_WORK TO BE COMPLETED_.
Could you reproduce every line of the entries below, keeping each character, line break, and spacing unchanged?

_DATASET RECORDS_.
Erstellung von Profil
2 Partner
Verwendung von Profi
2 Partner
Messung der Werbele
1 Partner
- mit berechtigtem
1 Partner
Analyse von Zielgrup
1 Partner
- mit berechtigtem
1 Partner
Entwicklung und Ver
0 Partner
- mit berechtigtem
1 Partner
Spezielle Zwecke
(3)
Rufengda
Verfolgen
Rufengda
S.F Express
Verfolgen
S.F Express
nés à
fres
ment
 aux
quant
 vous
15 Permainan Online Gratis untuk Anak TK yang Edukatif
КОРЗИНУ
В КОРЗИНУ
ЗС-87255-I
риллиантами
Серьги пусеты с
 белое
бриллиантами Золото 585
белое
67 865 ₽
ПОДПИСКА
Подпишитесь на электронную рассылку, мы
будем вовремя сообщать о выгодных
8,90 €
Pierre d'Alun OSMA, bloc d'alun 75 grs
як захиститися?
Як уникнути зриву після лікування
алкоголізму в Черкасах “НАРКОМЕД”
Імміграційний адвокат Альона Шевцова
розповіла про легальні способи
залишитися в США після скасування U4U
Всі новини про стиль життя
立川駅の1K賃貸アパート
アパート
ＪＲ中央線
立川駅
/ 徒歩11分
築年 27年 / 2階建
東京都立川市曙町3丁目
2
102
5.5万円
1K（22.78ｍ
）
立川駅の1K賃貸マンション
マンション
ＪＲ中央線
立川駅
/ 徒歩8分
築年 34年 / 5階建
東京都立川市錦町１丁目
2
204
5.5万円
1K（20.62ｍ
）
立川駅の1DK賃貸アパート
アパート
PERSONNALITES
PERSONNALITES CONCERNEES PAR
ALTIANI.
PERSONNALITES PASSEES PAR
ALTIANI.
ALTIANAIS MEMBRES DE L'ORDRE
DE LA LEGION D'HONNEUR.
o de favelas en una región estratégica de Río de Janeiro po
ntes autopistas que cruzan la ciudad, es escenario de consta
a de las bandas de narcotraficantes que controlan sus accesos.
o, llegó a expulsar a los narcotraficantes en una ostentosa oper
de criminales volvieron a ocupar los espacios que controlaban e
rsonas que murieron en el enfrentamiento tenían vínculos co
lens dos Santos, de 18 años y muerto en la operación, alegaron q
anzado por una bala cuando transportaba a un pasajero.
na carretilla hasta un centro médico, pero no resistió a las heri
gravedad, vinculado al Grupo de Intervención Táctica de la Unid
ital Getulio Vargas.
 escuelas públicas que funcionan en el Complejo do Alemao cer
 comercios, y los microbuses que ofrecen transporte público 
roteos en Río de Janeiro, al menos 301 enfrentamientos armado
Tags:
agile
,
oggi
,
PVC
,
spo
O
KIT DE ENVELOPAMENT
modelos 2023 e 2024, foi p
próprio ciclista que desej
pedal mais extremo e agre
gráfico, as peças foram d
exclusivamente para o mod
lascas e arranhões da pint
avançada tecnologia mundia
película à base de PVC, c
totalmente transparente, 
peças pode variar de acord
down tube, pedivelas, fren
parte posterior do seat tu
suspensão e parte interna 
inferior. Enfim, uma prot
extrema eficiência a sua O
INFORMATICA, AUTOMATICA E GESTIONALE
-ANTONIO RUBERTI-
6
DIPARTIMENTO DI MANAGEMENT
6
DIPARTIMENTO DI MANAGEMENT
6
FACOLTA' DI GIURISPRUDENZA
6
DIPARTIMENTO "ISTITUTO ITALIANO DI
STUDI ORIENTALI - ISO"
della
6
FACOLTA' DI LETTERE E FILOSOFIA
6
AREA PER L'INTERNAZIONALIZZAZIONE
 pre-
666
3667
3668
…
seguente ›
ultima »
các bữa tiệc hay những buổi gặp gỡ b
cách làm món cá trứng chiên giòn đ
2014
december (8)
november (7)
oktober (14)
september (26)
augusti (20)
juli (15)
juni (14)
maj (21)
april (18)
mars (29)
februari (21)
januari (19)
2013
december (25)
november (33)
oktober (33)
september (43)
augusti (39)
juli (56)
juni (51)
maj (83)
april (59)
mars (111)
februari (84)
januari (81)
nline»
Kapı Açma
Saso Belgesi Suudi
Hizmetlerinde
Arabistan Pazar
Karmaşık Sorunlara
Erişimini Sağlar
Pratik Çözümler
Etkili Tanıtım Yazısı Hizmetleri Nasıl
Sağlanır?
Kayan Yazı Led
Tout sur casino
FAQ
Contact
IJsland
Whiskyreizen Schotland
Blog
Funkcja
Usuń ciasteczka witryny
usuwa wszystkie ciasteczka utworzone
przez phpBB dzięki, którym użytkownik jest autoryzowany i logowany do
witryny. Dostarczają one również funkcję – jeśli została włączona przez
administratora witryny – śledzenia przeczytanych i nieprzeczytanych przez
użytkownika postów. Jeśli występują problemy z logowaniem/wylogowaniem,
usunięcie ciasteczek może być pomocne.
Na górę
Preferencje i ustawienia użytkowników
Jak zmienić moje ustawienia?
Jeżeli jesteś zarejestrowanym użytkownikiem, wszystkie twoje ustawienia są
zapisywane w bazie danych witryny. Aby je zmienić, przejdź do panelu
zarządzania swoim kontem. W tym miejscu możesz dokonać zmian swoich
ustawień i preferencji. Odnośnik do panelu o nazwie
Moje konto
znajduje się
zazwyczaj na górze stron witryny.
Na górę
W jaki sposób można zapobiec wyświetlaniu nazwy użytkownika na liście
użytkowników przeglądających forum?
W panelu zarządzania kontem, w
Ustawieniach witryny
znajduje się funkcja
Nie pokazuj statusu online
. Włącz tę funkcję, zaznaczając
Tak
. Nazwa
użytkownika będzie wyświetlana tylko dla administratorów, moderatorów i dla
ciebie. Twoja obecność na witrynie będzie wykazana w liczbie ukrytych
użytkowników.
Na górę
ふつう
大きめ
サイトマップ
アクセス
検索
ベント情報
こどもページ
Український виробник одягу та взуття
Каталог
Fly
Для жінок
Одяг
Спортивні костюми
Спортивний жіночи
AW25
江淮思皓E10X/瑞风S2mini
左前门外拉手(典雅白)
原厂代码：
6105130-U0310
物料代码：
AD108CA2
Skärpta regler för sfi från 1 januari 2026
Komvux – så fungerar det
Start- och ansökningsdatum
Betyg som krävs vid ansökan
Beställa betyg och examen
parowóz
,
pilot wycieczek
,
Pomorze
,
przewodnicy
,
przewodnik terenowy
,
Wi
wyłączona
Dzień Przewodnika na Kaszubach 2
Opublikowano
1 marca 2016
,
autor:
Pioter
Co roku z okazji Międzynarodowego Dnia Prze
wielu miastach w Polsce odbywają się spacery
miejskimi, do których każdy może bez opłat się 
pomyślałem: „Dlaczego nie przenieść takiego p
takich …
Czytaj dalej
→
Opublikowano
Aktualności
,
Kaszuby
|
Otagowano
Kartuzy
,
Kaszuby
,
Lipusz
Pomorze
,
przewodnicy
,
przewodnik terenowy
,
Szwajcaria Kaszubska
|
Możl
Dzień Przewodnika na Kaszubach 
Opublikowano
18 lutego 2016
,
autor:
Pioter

_ANSWER TO THIS TASK_.
Erstellung von Profil
2 Partner
Verwendung von Profi
2 Partner
Messung der Werbele
1 Partner
- mit berechtigtem
1 Partner
Analyse von Zielgrup
1 Partner
- mit berechtigtem
1 Partner
Entwicklung und Ver
0 Partner
- mit berechtigtem
1 Partner
Spezielle Zwecke
(3)
Rufengda
Verfolgen
Rufengda
S.F Express
Verfolgen
S.F Express
nés à
fres
ment
 aux
quant
 vous
15 Permainan Online Gratis untuk Anak TK yang Edukatif
КОРЗИНУ
В КОРЗИНУ
ЗС-87255-I
риллиантами
Серьги пусеты с
 белое
бриллиантами Золото 585
белое
67 865 ₽
ПОДПИСКА
Подпишитесь на электронную рассылку, мы
будем вовремя сообщать о выгодных
8,90 €
Pierre d'Alun OSMA, bloc d'alun 75 grs
як захиститися?
Як уникнути зриву після лікування
алкоголізму в Черкасах “НАРКОМЕД”
Імміграційний адвокат Альона Шевцова
розповіла про легальні способи
залишитися в США після скасування U4U
Всі новини про стиль життя
立川駅の1K賃貸アパート
アパート
ＪＲ中央線
立川駅
/ 徒歩11分
築年 27年 / 2階建
東京都立川市曙町3丁目
2
102
5.5万円
1K（22.78ｍ
）
立川駅の1K賃貸マンション
マンション
ＪＲ中央線
立川駅
/ 徒歩8分
築年 34年 / 5階建
東京都立川市錦町１丁目
2
204
5.5万円
1K（20.62ｍ
）
立川駅の1DK賃貸アパート
アパート
PERSONNALITES
PERSONNALITES CONCERNEES PAR
ALTIANI.
PERSONNALITES PASSEES PAR
ALTIANI.
ALTIANAIS MEMBRES DE L'ORDRE
DE LA LEGION D'HONNEUR.
o de favelas en una región estratégica de Río de Janeiro po
ntes autopistas que cruzan la ciudad, es escenario de consta
a de las bandas de narcotraficantes que controlan sus accesos.
o, llegó a expulsar a los narcotraficantes en una ostentosa oper
de criminales volvieron a ocupar los espacios que controlaban e
rsonas que murieron en el enfrentamiento tenían vínculos co
lens dos Santos, de 18 años y muerto en la operación, alegaron q
anzado por una bala cuando transportaba a un pasajero.
na carretilla hasta un centro médico, pero no resistió a las heri
gravedad, vinculado al Grupo de Intervención Táctica de la Unid
ital Getulio Vargas.
 escuelas públicas que funcionan en el Complejo do Alemao cer
 comercios, y los microbuses que ofrecen transporte público 
roteos en Río de Janeiro, al menos 301 enfrentamientos armado
Tags:
agile
,
oggi
,
PVC
,
spo
O
KIT DE ENVELOPAMENT
modelos 2023 e 2024, foi p
próprio ciclista que desej
pedal mais extremo e agre
gráfico, as peças foram d
exclusivamente para o mod
lascas e arranhões da pint
avançada tecnologia mundia
película à base de PVC, c
totalmente transparente, 
peças pode variar de acord
down tube, pedivelas, fren
parte posterior do seat tu
suspensão e parte interna 
inferior. Enfim, uma prot
extrema eficiência a sua O
INFORMATICA, AUTOMATICA E GESTIONALE
-ANTONIO RUBERTI-
6
DIPARTIMENTO DI MANAGEMENT
6
DIPARTIMENTO DI MANAGEMENT
6
FACOLTA' DI GIURISPRUDENZA
6
DIPARTIMENTO "ISTITUTO ITALIANO DI
STUDI ORIENTALI - ISO"
della
6
FACOLTA' DI LETTERE E FILOSOFIA
6
AREA PER L'INTERNAZIONALIZZAZIONE
 pre-
666
3667
3668
…
seguente ›
ultima »
các bữa tiệc hay những buổi gặp gỡ b
cách làm món cá trứng chiên giòn đ
2014
december (8)
november (7)
oktober (14)
september (26)
augusti (20)
juli (15)
juni (14)
maj (21)
april (18)
mars (29)
februari (21)
januari (19)
2013
december (25)
november (33)
oktober (33)
september (43)
augusti (39)
juli (56)
juni (51)
maj (83)
april (59)
mars (111)
februari (84)
januari (81)
nline»
Kapı Açma
Saso Belgesi Suudi
Hizmetlerinde
Arabistan Pazar
Karmaşık Sorunlara
Erişimini Sağlar
Pratik Çözümler
Etkili Tanıtım Yazısı Hizmetleri Nasıl
Sağlanır?
Kayan Yazı Led
Tout sur casino
FAQ
Contact
IJsland
Whiskyreizen Schotland
Blog
Funkcja
Usuń ciasteczka witryny
usuwa wszystkie ciasteczka utworzone
przez phpBB dzięki, którym użytkownik jest autoryzowany i logowany do
witryny. Dostarczają one również funkcję – jeśli została włączona przez
administratora witryny – śledzenia przeczytanych i nieprzeczytanych przez
użytkownika postów. Jeśli występują problemy z logowaniem/wylogowaniem,
usunięcie ciasteczek może być pomocne.
Na górę
Preferencje i ustawienia użytkowników
Jak zmienić moje ustawienia?
Jeżeli jesteś zarejestrowanym użytkownikiem, wszystkie twoje ustawienia są
zapisywane w bazie danych witryny. Aby je zmienić, przejdź do panelu
zarządzania swoim kontem. W tym miejscu możesz dokonać zmian swoich
ustawień i preferencji. Odnośnik do panelu o nazwie
Moje konto
znajduje się
zazwyczaj na górze stron witryny.
Na górę
W jaki sposób można zapobiec wyświetlaniu nazwy użytkownika na liście
użytkowników przeglądających forum?
W panelu zarządzania kontem, w
Ustawieniach witryny
znajduje się funkcja
Nie pokazuj statusu online
. Włącz tę funkcję, zaznaczając
Tak
. Nazwa
użytkownika będzie wyświetlana tylko dla administratorów, moderatorów i dla
ciebie. Twoja obecność na witrynie będzie wykazana w liczbie ukrytych
użytkowników.
Na górę
ふつう
大きめ
サイトマップ
アクセス
検索
ベント情報
こどもページ
Український виробник одягу та взуття
Каталог
Fly
Для жінок
Одяг
Спортивні костюми
Спортивний жіночи
AW25
江淮思皓E10X/瑞风S2mini
左前门外拉手(典雅白)
原厂代码：
6105130-U0310
物料代码：
AD108CA2
Skärpta regler för sfi från 1 januari 2026
Komvux – så fungerar det
Start- och ansökningsdatum
Betyg som krävs vid ansökan
Beställa betyg och examen
parowóz
,
pilot wycieczek
,
Pomorze
,
przewodnicy
,
przewodnik terenowy
,
Wi
wyłączona
Dzień Przewodnika na Kaszubach 2
Opublikowano
1 marca 2016
,
autor:
Pioter
Co roku z okazji Międzynarodowego Dnia Prze
wielu miastach w Polsce odbywają się spacery
miejskimi, do których każdy może bez opłat się 
pomyślałem: „Dlaczego nie przenieść takiego p
takich …
Czytaj dalej
→
Opublikowano
Aktualności
,
Kaszuby
|
Otagowano
Kartuzy
,
Kaszuby
,
Lipusz
Pomorze
,
przewodnicy
,
przewodnik terenowy
,
Szwajcaria Kaszubska
|
Możl
Dzień Przewodnika na Kaszubach 
Opublikowano
18 lutego 2016
,
autor:
Pioter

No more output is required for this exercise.